**EXERCISE OBJECTIVE:**
In the listing below, locate the line with "exposure_s: 1/24" and the line with "focal_mm: 4.25", then output both and everything between them exactly, minus any pictures.

**RECORDS FOR THE TASK:**
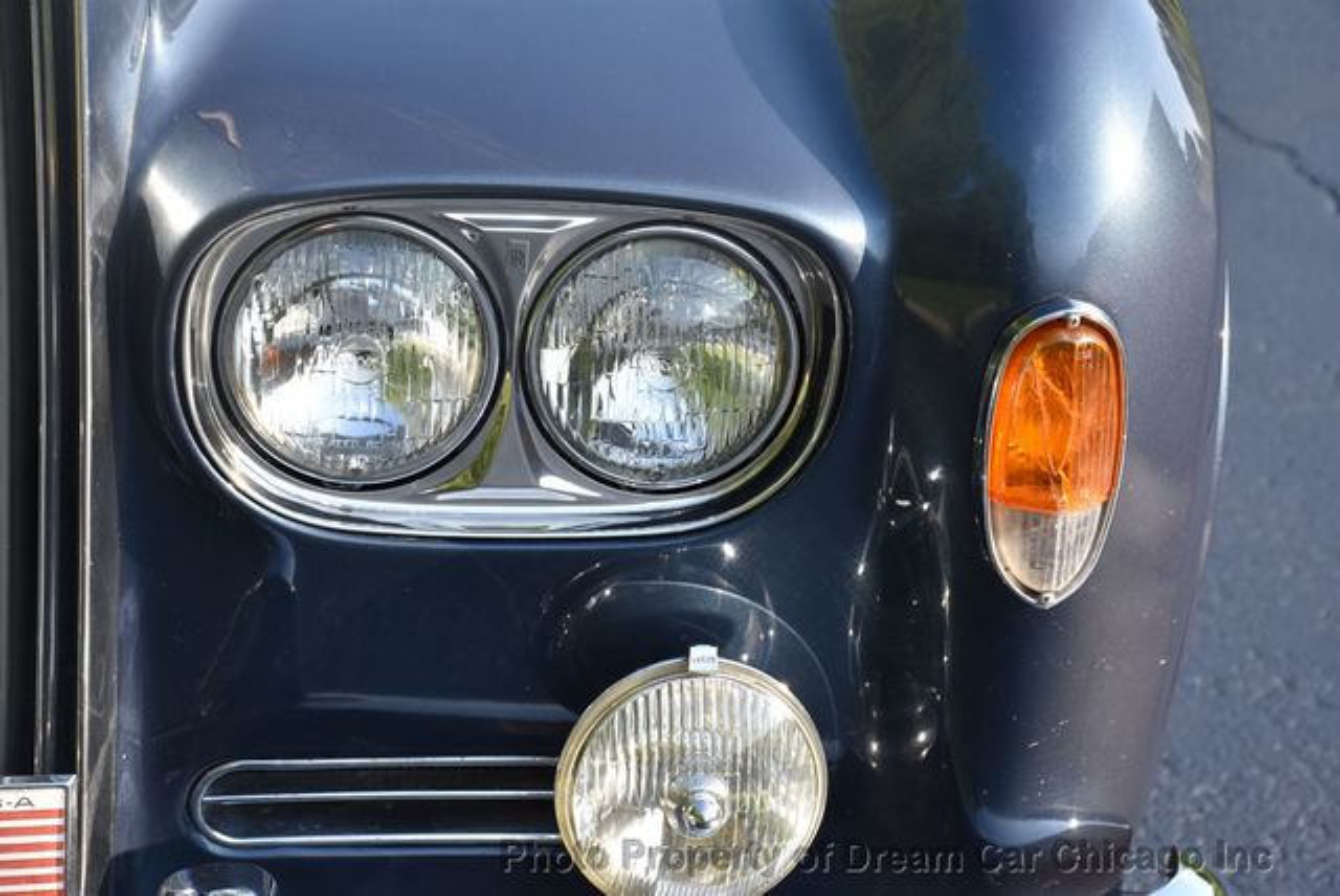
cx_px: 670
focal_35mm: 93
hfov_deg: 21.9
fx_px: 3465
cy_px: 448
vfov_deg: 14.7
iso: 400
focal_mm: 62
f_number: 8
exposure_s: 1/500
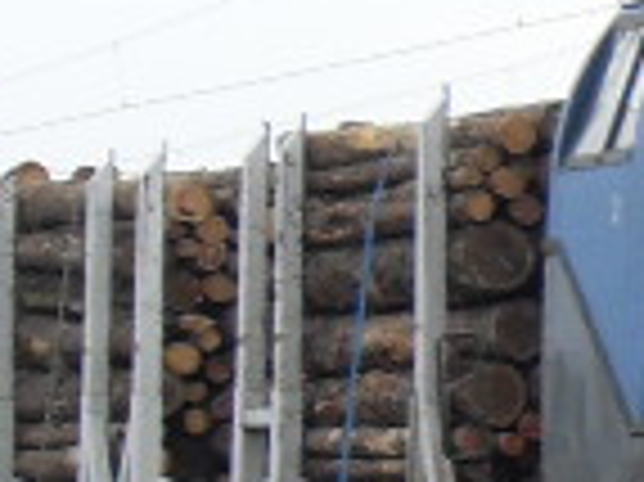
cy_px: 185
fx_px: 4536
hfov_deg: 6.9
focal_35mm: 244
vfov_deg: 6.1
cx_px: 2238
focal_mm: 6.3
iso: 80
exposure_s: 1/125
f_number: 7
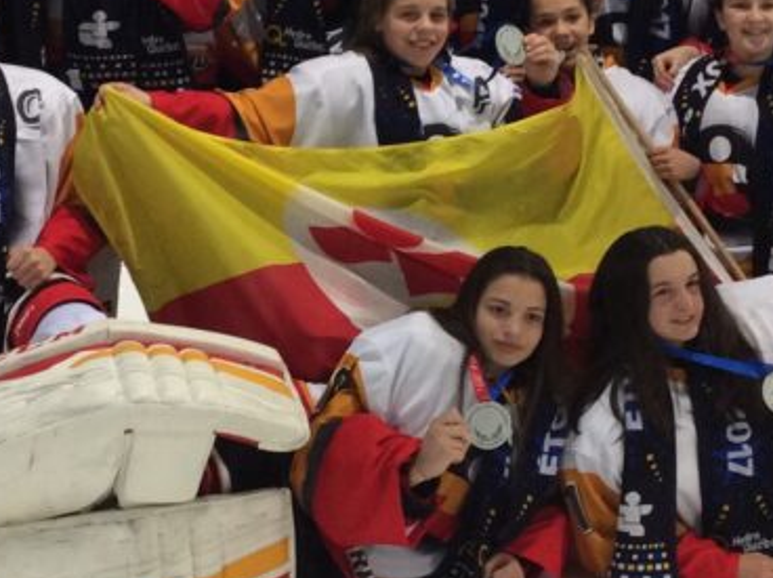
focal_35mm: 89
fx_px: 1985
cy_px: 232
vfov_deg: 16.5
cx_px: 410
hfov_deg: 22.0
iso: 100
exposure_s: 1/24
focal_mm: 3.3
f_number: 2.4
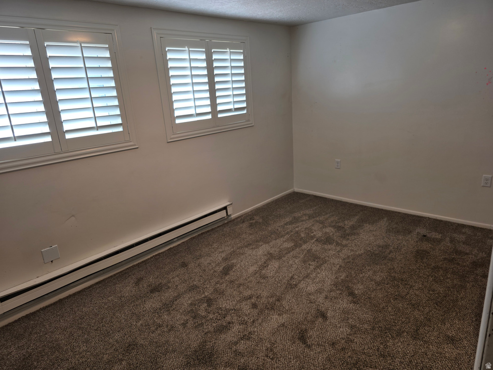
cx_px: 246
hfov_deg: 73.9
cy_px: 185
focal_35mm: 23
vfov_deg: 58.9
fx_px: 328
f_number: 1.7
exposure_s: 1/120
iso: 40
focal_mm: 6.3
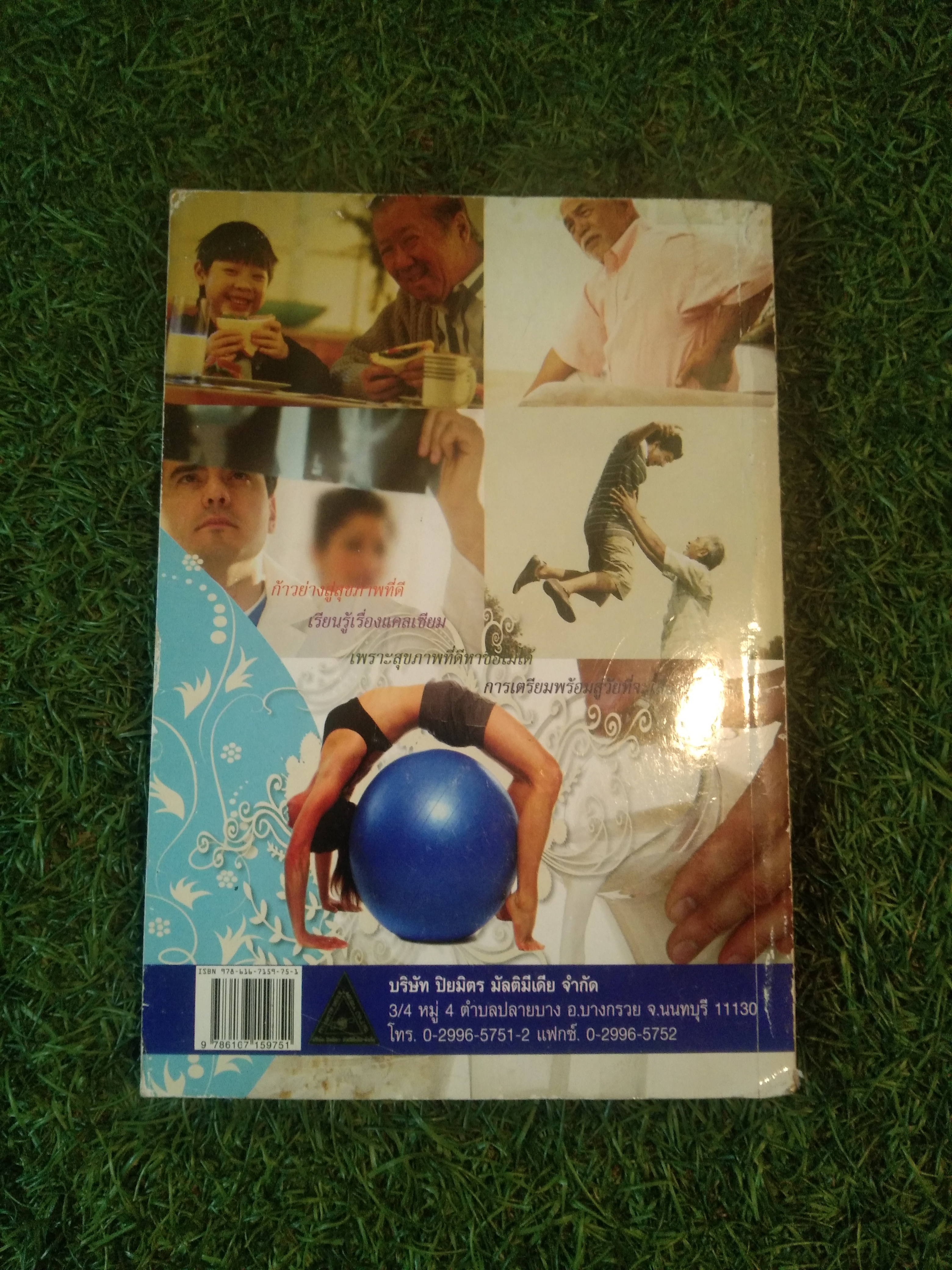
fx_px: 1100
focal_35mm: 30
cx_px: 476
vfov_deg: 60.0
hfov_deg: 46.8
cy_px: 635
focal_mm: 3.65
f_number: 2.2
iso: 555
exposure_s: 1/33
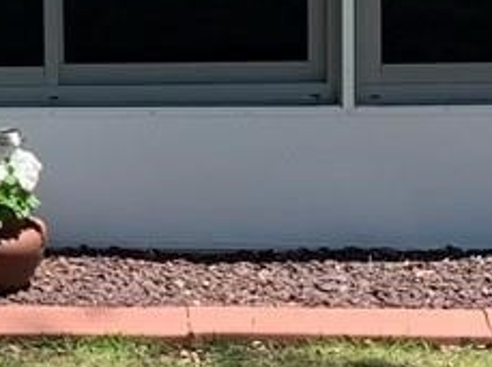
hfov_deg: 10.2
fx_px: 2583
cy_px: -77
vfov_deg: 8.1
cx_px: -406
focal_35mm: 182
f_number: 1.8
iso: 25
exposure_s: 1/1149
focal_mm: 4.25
* * *
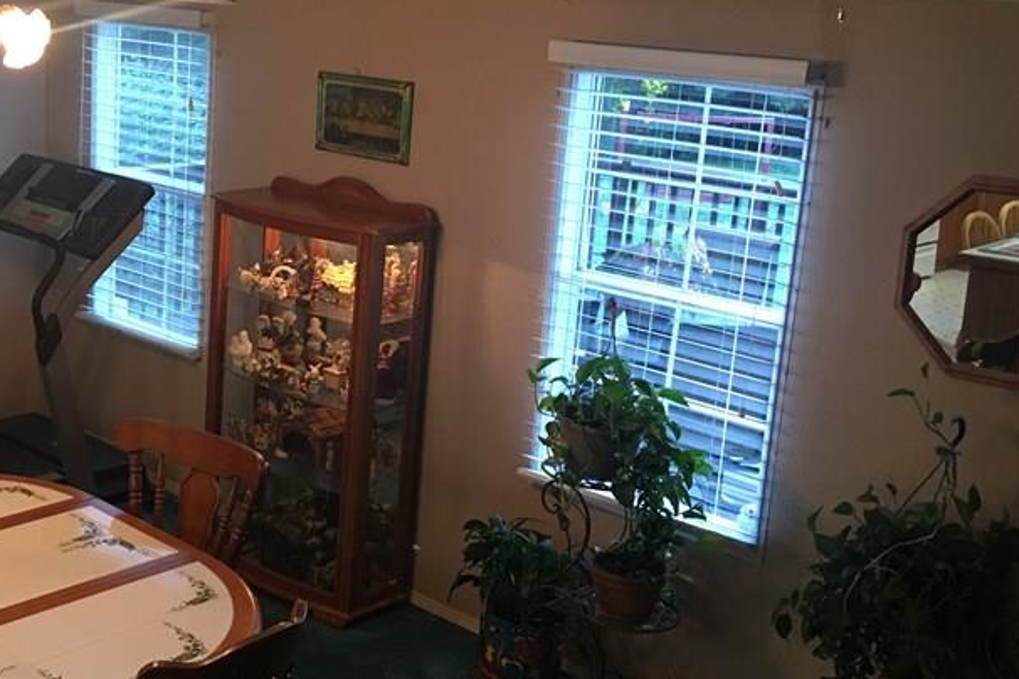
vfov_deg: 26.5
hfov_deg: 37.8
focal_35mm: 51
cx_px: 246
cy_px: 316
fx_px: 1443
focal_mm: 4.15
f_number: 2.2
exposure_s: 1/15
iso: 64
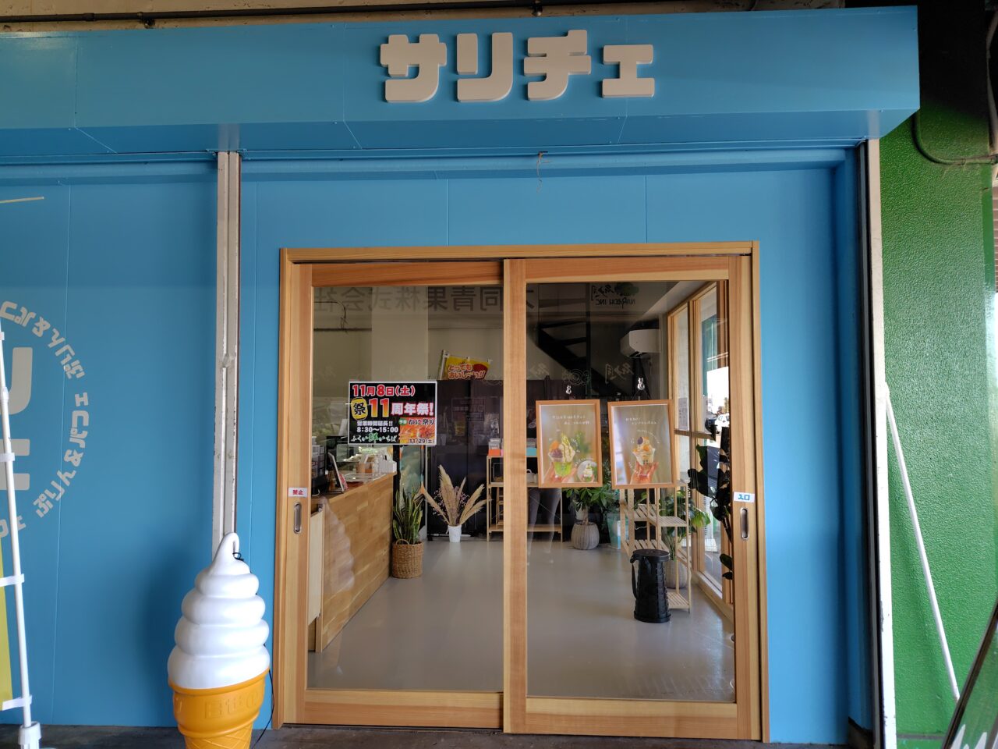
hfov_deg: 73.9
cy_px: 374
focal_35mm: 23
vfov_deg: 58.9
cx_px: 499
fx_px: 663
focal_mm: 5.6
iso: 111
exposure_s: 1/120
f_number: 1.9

**ANSWER BELOW:**
exposure_s: 1/24
focal_mm: 3.3
f_number: 2.4
cx_px: 246
hfov_deg: 73.9
cy_px: 185
focal_35mm: 23
vfov_deg: 58.9
fx_px: 328
f_number: 1.7
exposure_s: 1/120
iso: 40
focal_mm: 6.3
fx_px: 1100
focal_35mm: 30
cx_px: 476
vfov_deg: 60.0
hfov_deg: 46.8
cy_px: 635
focal_mm: 3.65
f_number: 2.2
iso: 555
exposure_s: 1/33
hfov_deg: 10.2
fx_px: 2583
cy_px: -77
vfov_deg: 8.1
cx_px: -406
focal_35mm: 182
f_number: 1.8
iso: 25
exposure_s: 1/1149
focal_mm: 4.25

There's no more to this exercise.